La sua proposta musicale è senza confini. L'artista dimostra una grande versatilità. La capacità di intrecciare influenze diverse la rende unica nel panorama musicale attuale. Il concerto di Padova sarà un'occasione per sperimentare questa fusione dal vivo. La Fondazione Cassa di Risparmio di Padova e Rovigo conferma ancora una volta il suo impegno nel promuovere eventi culturali di alto livello.
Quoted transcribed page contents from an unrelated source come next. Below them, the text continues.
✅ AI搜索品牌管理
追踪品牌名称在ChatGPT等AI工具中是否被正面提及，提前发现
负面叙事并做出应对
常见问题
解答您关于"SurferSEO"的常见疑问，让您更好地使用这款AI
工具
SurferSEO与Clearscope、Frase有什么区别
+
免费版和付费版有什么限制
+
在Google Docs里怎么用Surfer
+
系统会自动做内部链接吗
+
La scelta di Musikè di ospitare Ana Carla Maza è un segnale di attenzione verso la musica di qualità.

Informazioni pratiche per il concerto a Padova

L'evento si svolgerà alla Sala dei Giganti, un luogo storico di Padova. L'indirizzo esatto e le indicazioni per raggiungerla saranno disponibili sui canali ufficiali. Il biglietto per assistere al concerto ha un costo unico di 15 euro. A questo importo vanno aggiunti prevendita e commissioni. I biglietti sono acquistabili online sul sito ticketone.it. Saranno disponibili anche presso il botteghino della sala. L'apertura del botteghino è prevista un'ora prima dell'inizio dello spettacolo. Si consiglia di acquistare i biglietti con anticipo.

Per ulteriori informazioni sull'evento e sulla rassegna Musikè, è possibile consultare il sito web ufficiale: www.rassegnamusike.it. In alternativa, è possibile inviare una mail all'indirizzo info@rassegnamusike.it. La Fondazione Cassa di Risparmio di Padova e Rovigo, attraverso Musikè, continua a portare a Padova artisti di fama internazionale. La direzione artistica è curata da Alessandro Zattarin. L'organizzazione è affidata alla stessa Fondazione Cassa di Risparmio di Padova e Rovigo in collaborazione con IMARTS – International Music and Arts.

Ana Carla Maza ha iniziato il suo percorso musicale nel quartiere rumbero dell'Avana, Guanabacoa. Sua madre, Mirza Sierra, dirigeva un coro di bambini. Suo padre, Carlos Maza, era un compositore e musicista jazz. La sua prima maestra di pianoforte fu Miriam Valdés, sorella del celebre Chucho Valdés. Tuttavia, il violoncello divenne il suo strumento prediletto all'età di 8 anni. La famiglia si trasferì in Spagna quando lei aveva 12 anni. A 16 anni, si stabilì a Parigi, considerata la città musicale dei suoi sogni. Oggi, Ana Carla Maza vanta un'intensa attività concertistica e una discografia significativa. Alamar è il suo quarto album in pochi anni, a testimonianza della sua prolificità artistica. L'evento a Padova promette di essere una serata indimenticabile.